<<<<
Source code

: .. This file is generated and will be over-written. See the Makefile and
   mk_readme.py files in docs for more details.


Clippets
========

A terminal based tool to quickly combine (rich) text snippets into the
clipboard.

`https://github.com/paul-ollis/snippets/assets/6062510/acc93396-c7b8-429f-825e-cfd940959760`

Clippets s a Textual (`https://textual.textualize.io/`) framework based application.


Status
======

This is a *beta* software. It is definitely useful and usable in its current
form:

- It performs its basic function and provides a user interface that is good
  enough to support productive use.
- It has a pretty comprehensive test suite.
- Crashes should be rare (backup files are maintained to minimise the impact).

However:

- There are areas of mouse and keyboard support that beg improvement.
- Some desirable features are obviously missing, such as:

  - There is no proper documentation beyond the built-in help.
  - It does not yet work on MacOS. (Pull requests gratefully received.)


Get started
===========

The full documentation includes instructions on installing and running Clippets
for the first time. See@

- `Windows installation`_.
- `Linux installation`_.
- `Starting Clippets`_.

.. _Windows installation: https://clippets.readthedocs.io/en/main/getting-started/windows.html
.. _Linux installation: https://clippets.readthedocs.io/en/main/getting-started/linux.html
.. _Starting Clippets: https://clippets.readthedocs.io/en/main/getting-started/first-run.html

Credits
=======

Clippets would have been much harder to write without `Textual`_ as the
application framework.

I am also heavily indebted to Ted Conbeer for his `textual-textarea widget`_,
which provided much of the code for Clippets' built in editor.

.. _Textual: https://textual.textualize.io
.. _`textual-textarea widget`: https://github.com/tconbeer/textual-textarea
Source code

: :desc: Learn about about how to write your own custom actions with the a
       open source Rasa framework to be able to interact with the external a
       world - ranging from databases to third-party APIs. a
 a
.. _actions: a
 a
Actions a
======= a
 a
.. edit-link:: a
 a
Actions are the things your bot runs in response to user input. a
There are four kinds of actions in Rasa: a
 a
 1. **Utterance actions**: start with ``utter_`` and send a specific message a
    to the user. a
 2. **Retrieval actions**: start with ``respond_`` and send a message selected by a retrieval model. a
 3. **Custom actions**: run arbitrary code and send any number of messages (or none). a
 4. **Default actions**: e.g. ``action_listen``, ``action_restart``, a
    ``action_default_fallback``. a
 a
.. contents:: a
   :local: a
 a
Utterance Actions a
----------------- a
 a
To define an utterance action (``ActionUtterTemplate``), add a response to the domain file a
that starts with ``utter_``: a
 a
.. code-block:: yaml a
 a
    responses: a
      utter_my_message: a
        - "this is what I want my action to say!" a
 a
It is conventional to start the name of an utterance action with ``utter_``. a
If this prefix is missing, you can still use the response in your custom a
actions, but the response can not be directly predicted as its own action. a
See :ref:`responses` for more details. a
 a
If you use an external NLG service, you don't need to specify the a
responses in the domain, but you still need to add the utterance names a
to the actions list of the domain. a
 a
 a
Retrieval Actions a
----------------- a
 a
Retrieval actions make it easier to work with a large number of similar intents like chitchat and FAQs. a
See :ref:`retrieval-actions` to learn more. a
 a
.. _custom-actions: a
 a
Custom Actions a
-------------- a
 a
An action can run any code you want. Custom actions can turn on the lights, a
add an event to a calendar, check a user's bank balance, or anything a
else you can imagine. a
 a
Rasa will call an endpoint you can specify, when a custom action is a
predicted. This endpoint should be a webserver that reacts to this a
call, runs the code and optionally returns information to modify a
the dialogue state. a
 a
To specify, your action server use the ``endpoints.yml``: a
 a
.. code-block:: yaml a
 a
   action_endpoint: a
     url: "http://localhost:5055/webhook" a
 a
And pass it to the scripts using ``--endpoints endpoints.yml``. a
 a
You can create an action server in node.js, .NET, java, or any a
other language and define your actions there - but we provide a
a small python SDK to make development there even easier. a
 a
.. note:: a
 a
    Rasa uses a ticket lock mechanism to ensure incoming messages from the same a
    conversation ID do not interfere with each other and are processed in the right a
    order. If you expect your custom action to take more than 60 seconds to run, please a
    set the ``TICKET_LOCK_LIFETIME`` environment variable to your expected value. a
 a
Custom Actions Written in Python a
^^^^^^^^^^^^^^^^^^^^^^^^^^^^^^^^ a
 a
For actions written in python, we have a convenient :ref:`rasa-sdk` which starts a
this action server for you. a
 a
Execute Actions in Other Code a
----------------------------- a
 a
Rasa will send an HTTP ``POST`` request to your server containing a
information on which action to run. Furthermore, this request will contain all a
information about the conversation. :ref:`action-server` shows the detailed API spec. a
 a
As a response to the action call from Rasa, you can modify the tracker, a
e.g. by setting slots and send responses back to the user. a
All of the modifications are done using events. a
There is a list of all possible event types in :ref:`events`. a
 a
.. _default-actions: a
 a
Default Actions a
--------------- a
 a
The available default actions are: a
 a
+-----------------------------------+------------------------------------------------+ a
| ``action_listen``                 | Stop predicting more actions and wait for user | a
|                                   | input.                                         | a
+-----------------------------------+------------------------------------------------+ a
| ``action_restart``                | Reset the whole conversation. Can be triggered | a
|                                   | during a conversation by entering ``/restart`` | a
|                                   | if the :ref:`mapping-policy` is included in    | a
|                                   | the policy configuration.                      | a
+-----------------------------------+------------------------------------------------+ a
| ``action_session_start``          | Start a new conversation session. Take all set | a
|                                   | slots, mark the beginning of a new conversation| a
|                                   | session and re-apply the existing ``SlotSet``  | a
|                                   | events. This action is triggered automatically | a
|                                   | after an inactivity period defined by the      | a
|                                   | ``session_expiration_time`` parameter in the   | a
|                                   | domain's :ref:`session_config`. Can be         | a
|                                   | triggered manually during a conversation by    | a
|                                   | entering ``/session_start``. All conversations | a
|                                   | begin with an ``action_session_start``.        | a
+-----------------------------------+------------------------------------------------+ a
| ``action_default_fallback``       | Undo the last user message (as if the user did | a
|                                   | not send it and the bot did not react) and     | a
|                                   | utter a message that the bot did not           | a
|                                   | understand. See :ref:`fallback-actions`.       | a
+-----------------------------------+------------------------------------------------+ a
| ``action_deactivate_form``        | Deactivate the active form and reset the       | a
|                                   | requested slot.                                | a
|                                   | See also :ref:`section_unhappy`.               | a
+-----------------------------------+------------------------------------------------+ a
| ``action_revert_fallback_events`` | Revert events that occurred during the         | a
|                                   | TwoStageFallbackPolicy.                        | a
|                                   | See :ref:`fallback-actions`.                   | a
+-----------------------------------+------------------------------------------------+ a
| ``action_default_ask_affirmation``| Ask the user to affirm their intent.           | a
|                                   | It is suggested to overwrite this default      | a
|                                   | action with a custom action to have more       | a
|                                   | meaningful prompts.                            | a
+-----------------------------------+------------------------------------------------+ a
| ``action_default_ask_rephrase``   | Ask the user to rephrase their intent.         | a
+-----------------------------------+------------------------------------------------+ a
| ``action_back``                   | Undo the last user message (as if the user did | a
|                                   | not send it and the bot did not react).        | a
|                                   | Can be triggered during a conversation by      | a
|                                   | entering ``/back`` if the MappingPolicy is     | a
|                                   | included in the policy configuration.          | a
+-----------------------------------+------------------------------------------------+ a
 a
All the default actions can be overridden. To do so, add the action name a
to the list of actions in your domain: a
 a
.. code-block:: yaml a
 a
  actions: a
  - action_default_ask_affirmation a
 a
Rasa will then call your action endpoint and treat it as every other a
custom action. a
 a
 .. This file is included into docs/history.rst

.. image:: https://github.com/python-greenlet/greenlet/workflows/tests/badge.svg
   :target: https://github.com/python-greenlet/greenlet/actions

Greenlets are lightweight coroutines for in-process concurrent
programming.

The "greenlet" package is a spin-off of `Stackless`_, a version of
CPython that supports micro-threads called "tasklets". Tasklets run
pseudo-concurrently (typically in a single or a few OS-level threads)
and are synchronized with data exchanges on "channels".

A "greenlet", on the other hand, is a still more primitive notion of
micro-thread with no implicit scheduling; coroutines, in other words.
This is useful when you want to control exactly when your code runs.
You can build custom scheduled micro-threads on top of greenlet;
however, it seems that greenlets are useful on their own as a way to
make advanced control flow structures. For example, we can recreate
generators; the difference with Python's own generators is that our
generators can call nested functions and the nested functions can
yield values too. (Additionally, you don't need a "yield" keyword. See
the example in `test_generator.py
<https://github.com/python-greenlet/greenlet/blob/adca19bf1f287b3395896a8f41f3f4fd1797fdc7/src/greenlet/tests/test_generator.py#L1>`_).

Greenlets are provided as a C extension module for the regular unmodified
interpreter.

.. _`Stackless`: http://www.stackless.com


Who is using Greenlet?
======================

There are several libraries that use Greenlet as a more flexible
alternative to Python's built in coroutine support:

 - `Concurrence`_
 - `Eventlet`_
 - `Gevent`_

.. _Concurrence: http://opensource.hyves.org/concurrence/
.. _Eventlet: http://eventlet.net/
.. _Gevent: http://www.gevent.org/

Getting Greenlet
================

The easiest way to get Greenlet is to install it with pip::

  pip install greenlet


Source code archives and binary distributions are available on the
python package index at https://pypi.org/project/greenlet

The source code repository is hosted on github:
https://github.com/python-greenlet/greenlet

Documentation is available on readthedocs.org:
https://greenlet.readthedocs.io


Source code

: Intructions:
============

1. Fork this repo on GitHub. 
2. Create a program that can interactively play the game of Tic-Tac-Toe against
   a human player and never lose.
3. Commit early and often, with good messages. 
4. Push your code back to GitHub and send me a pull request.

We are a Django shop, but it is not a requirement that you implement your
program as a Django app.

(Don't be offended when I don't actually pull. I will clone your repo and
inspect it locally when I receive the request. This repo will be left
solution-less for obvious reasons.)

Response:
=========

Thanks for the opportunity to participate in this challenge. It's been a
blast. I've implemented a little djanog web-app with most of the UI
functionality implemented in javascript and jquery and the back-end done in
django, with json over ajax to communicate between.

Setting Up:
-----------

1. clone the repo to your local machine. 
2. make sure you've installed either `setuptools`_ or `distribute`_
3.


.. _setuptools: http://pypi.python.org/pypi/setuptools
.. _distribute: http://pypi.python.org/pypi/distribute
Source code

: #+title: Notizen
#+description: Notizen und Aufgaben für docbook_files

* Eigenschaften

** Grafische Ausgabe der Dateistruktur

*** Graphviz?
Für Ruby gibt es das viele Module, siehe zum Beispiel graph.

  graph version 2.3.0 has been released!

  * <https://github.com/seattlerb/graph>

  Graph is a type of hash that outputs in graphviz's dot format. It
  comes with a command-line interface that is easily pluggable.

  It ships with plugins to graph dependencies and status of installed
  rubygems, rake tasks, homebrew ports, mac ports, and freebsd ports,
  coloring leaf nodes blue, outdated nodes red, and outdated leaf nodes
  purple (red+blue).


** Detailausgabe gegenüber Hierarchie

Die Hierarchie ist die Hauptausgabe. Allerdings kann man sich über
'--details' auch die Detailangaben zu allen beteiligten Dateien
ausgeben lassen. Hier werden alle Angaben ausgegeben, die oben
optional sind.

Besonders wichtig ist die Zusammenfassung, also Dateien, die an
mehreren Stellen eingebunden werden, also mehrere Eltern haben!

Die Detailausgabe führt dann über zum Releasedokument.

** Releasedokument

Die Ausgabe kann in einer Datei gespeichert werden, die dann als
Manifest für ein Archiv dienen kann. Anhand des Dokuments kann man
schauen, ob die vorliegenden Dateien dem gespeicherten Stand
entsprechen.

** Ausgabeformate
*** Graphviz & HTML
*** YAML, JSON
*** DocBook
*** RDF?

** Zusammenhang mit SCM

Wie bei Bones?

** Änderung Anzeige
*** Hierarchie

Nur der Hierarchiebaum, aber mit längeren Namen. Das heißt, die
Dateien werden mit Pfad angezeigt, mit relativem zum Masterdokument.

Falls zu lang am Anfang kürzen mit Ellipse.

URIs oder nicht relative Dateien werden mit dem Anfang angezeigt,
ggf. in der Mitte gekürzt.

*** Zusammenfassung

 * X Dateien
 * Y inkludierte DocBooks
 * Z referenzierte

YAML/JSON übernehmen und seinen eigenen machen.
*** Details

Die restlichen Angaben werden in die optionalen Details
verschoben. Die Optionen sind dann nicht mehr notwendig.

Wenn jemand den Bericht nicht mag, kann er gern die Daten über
>>>>
DESCRIPTION OF THE TASK:
Each line of the entries above that contains "during" must be copied into the answer.

WRITTEN SOLUTION:
|                                   | during a conversation by entering ``/restart`` | a
|                                   | triggered manually during a conversation by    | a
| ``action_revert_fallback_events`` | Revert events that occurred during the         | a
|                                   | Can be triggered during a conversation by      | a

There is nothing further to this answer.